• **DIRECTIVE**
Output, verbatim and without pictures, the lines from the first line of the listing through the line containing "always @(posedge clk) begin".

• **SOURCE RECORDS**
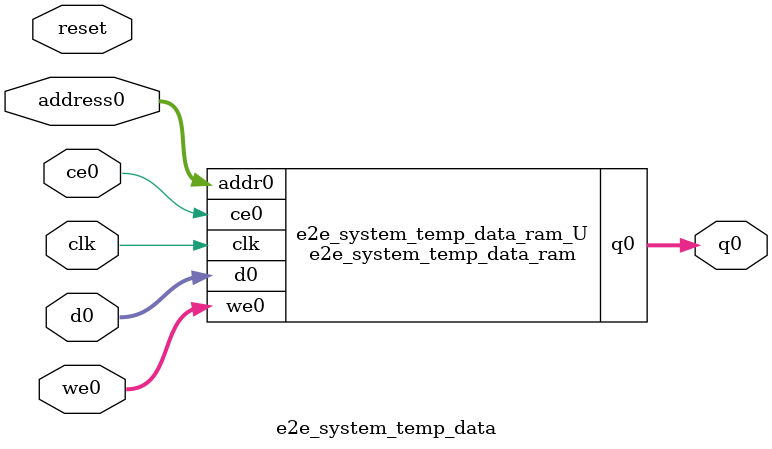
<source format=v>
`timescale 1 ns / 1 ps
module e2e_system_temp_data_ram (addr0, ce0, d0, we0, q0,  clk);

parameter DWIDTH = 64;
parameter AWIDTH = 9;
parameter MEM_SIZE = 340;
parameter COL_WIDTH = 8;
parameter NUM_COL = (DWIDTH/COL_WIDTH);

input[AWIDTH-1:0] addr0;
input ce0;
input[DWIDTH-1:0] d0;
input [NUM_COL-1:0] we0;
output reg[DWIDTH-1:0] q0;
input clk;

(* ram_style = "block" *)reg [DWIDTH-1:0] ram[0:MEM_SIZE-1];



genvar i;

generate
    for (i=0;i<NUM_COL;i=i+1) begin
        always @(posedge clk) begin
            if (ce0) begin
                if (we0[i]) begin
                    ram[addr0][i*COL_WIDTH +: COL_WIDTH] <= d0[i*COL_WIDTH +: COL_WIDTH]; 
                end
                q0[i*COL_WIDTH +: COL_WIDTH] <= ram[addr0][i*COL_WIDTH +: COL_WIDTH];
            end
        end
    end
endgenerate


endmodule

`timescale 1 ns / 1 ps
module e2e_system_temp_data(
    reset,
    clk,
    address0,
    ce0,
    we0,
    d0,
    q0);

parameter DataWidth = 32'd64;
parameter AddressRange = 32'd340;
parameter AddressWidth = 32'd9;
input reset;
input clk;
input[AddressWidth - 1:0] address0;
input ce0;
input[DataWidth/8 - 1:0] we0;
input[DataWidth - 1:0] d0;
output[DataWidth - 1:0] q0;



e2e_system_temp_data_ram e2e_system_temp_data_ram_U(
    .clk( clk ),
    .addr0( address0 ),
    .ce0( ce0 ),
    .we0( we0 ),
    .d0( d0 ),
    .q0( q0 ));

endmodule


</source>
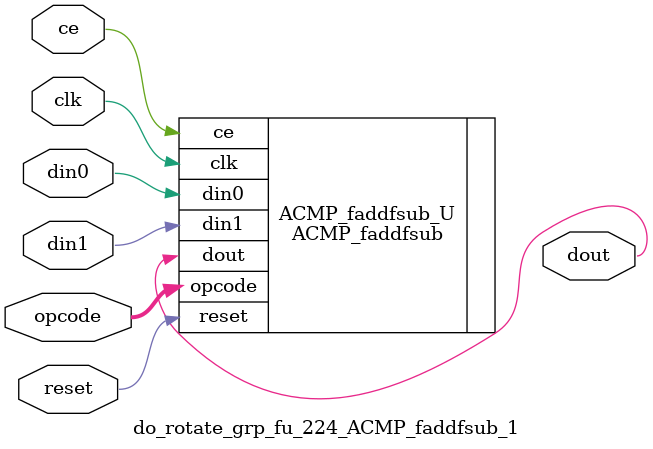
<source format=v>

`timescale 1 ns / 1 ps
module do_rotate_grp_fu_224_ACMP_faddfsub_1(
    clk,
    reset,
    ce,
    din0,
    din1,
    opcode,
    dout);

parameter ID = 32'd1;
parameter NUM_STAGE = 32'd1;
parameter din0_WIDTH = 32'd1;
parameter din1_WIDTH = 32'd1;
parameter dout_WIDTH = 32'd1;
input clk;
input reset;
input ce;
input[din0_WIDTH - 1:0] din0;
input[din1_WIDTH - 1:0] din1;
input[2 - 1:0] opcode;
output[dout_WIDTH - 1:0] dout;



ACMP_faddfsub #(
.ID( ID ),
.NUM_STAGE( 5 ),
.din0_WIDTH( din0_WIDTH ),
.din1_WIDTH( din1_WIDTH ),
.dout_WIDTH( dout_WIDTH ))
ACMP_faddfsub_U(
    .clk( clk ),
    .reset( reset ),
    .ce( ce ),
    .din0( din0 ),
    .din1( din1 ),
    .dout( dout ),
    .opcode( opcode ));

endmodule

</source>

• **ANSWER SPACE**
<source format=v>
`timescale 1 ns / 1 ps
module e2e_system_temp_data_ram (addr0, ce0, d0, we0, q0,  clk);

parameter DWIDTH = 64;
parameter AWIDTH = 9;
parameter MEM_SIZE = 340;
parameter COL_WIDTH = 8;
parameter NUM_COL = (DWIDTH/COL_WIDTH);

input[AWIDTH-1:0] addr0;
input ce0;
input[DWIDTH-1:0] d0;
input [NUM_COL-1:0] we0;
output reg[DWIDTH-1:0] q0;
input clk;

(* ram_style = "block" *)reg [DWIDTH-1:0] ram[0:MEM_SIZE-1];



genvar i;

generate
    for (i=0;i<NUM_COL;i=i+1) begin
        always @(posedge clk) begin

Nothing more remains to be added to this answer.